Saturday, October 30, 2010

here's my 11.

I was sitting at the kitchen table with my best friend, Terri.

I remember that as though it were yesterday. I can still see her at my mom's "place" at the table (I was sitting at my stepdad's), smiling and joking with me, as we talked about how lame church was going to be. She was pretty proud of herself because she had somehow ducked the entreaties to go, made by our friend Steph.

We were anti-church. I'm not entirely sure why. I had felt slighted after being laughed at years before by the other kids at my grandmother's Methodist church--I was the only kid who didn't know the Lord's Prayer (ironically, the recitation of that prayer became my favorite moment of Episcopalian services). Terri had been raised catholic.

I told her Steph's mom was picking me up by 6:45. I didn't want to go. I remember whining and making faces, and her repeatedly rubbing it in my face that she had said no.

I remember running out to the car when Mrs. DePasquale got to my house. The church was (and is) about 10 blocks away, in the center of our little suburb of Zion--a lakefront community founded by Reverend Dr. John Alexander Dowie, a faith-healer from Scotland. Hence the name of the town. I've since learned that he is intimately linked to the beginning of the Pentecostal movement, though the church he founded, the same that founded my own faith, now bears no resemblance to Pentecostalism.

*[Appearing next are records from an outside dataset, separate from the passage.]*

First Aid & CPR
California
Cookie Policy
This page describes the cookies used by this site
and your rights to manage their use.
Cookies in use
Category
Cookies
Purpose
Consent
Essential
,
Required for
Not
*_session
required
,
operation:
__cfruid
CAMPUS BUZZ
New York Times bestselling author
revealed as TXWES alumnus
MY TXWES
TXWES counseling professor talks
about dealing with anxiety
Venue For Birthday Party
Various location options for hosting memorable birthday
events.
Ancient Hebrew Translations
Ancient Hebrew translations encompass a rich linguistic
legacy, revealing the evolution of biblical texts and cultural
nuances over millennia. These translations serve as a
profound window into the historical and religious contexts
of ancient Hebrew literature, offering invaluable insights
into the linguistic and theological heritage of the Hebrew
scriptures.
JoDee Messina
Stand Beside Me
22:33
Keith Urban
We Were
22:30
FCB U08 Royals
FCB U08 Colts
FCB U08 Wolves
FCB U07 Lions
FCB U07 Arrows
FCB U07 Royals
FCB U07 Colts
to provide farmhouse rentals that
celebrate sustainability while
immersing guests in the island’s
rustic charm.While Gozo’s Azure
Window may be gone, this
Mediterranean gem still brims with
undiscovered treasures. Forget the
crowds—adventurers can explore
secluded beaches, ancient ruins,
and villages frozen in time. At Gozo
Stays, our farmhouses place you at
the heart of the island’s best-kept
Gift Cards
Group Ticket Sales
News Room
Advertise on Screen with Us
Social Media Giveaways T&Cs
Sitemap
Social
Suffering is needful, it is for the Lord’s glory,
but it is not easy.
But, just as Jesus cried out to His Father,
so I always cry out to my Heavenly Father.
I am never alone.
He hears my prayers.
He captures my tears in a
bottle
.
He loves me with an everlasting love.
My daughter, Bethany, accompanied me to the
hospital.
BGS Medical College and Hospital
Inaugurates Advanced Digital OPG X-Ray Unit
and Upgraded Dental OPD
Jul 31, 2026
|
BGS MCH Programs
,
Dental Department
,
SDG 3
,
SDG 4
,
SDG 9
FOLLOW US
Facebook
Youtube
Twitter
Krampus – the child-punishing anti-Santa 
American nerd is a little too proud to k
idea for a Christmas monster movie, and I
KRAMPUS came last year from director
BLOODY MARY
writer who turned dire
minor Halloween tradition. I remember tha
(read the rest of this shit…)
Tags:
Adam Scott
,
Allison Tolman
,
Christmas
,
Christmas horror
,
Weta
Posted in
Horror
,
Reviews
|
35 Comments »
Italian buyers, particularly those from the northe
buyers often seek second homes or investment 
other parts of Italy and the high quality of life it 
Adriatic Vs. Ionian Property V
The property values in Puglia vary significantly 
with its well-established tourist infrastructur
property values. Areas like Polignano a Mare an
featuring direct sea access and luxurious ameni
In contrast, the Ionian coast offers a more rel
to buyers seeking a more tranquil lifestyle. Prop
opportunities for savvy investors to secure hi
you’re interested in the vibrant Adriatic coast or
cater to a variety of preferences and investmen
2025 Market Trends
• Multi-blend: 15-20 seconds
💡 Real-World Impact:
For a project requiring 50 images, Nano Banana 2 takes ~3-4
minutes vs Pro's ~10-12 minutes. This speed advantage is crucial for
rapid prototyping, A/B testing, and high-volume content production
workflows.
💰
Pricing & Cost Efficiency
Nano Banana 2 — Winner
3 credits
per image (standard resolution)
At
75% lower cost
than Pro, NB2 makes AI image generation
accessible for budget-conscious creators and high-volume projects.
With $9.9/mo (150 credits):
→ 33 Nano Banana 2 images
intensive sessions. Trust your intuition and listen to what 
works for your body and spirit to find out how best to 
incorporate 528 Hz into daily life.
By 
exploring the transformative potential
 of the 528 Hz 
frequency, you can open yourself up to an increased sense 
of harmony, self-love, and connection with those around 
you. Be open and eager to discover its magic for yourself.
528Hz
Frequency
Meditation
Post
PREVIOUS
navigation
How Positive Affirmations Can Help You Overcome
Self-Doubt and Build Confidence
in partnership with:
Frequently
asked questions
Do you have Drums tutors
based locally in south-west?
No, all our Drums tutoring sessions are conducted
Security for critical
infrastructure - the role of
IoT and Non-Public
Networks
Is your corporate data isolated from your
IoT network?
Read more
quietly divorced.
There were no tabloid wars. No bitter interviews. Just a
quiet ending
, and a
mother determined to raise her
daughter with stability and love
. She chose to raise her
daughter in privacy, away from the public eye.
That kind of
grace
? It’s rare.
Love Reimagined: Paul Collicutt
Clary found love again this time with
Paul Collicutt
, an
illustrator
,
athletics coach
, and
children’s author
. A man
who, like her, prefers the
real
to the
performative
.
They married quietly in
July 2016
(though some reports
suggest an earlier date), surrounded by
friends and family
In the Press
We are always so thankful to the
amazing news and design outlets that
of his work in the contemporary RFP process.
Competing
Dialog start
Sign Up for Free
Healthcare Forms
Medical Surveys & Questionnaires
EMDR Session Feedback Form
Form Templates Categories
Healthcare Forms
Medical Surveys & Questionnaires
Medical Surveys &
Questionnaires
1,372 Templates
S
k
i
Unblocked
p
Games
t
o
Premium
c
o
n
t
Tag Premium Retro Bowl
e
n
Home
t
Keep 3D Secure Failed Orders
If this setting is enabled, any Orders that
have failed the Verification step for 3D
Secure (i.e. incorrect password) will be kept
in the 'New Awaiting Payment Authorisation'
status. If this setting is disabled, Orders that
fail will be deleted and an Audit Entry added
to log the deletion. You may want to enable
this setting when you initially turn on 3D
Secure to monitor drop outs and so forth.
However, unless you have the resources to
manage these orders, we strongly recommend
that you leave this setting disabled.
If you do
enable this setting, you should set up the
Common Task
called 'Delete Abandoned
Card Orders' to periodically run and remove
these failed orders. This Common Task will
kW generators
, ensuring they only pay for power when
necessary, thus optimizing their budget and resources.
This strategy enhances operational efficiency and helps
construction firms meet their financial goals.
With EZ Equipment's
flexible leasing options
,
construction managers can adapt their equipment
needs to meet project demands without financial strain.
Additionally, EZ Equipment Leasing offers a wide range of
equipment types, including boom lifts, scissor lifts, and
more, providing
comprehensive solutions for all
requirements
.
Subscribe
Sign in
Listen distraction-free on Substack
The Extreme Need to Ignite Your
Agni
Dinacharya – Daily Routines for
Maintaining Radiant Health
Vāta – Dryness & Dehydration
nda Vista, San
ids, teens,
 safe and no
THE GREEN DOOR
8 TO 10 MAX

It was Halloween, 1999. Steph had convinced me to go to Sunday night youth group, then called "Big Stuff," at Christ Community Church (clearly not the name that Dowie had christened it with). God intervened. I said yes. I had Terri come over beforehand because I was so not enthused about going. I got in the car. And from the entire evening I remember only one moment: creaming Steph on the nose with a chocolate-covered marshmallow. Youth ministry is so great.

We played this game that involves partners--one standing on a chair, one lying down underneath the chair--a teacup full of sticky chocolate sauce, and a handful of marshmallows. If you've ever gotten within ten feet of a youth group, I'm sure you can figure it out.

I don't remember when I first said yes to Christ. I don't have a journal from that year. I've got a couple of letters or writings here or there, from a few months later, in which I'd clearly felt like the decision had been made.

But whatever happened that night, or that year, it set the course for today, and tomorrow. I've heard often this phrase about how some people have enough church in them to never really be at home in the world. People tell me that growing up in the church never really leaves you. Studies show that there is a window of years in which the gospel should be taught, if kids are to carry faith successfully into adulthood.

I wasn't really very young when I first met Christ. But though I didn't "grow up in the church," I think I've always had just enough Christ to ruin the world for me. That first encounter, though it was brief, and though it led very shortly to a complete dismissal of all things Christian, was enough. It was enough to hold me for life. To bring me back. To leave me at every altar in Galesburg, IL. To keep me at a megachurch. To make me accept once, fall, then accept again and finally.

Oh, Father. You didn't have to bring me back, but You did. You didn't have to bring me at all. But You did. You have brought me every good thing, and my whole soul is grateful. My whole soul is Yours.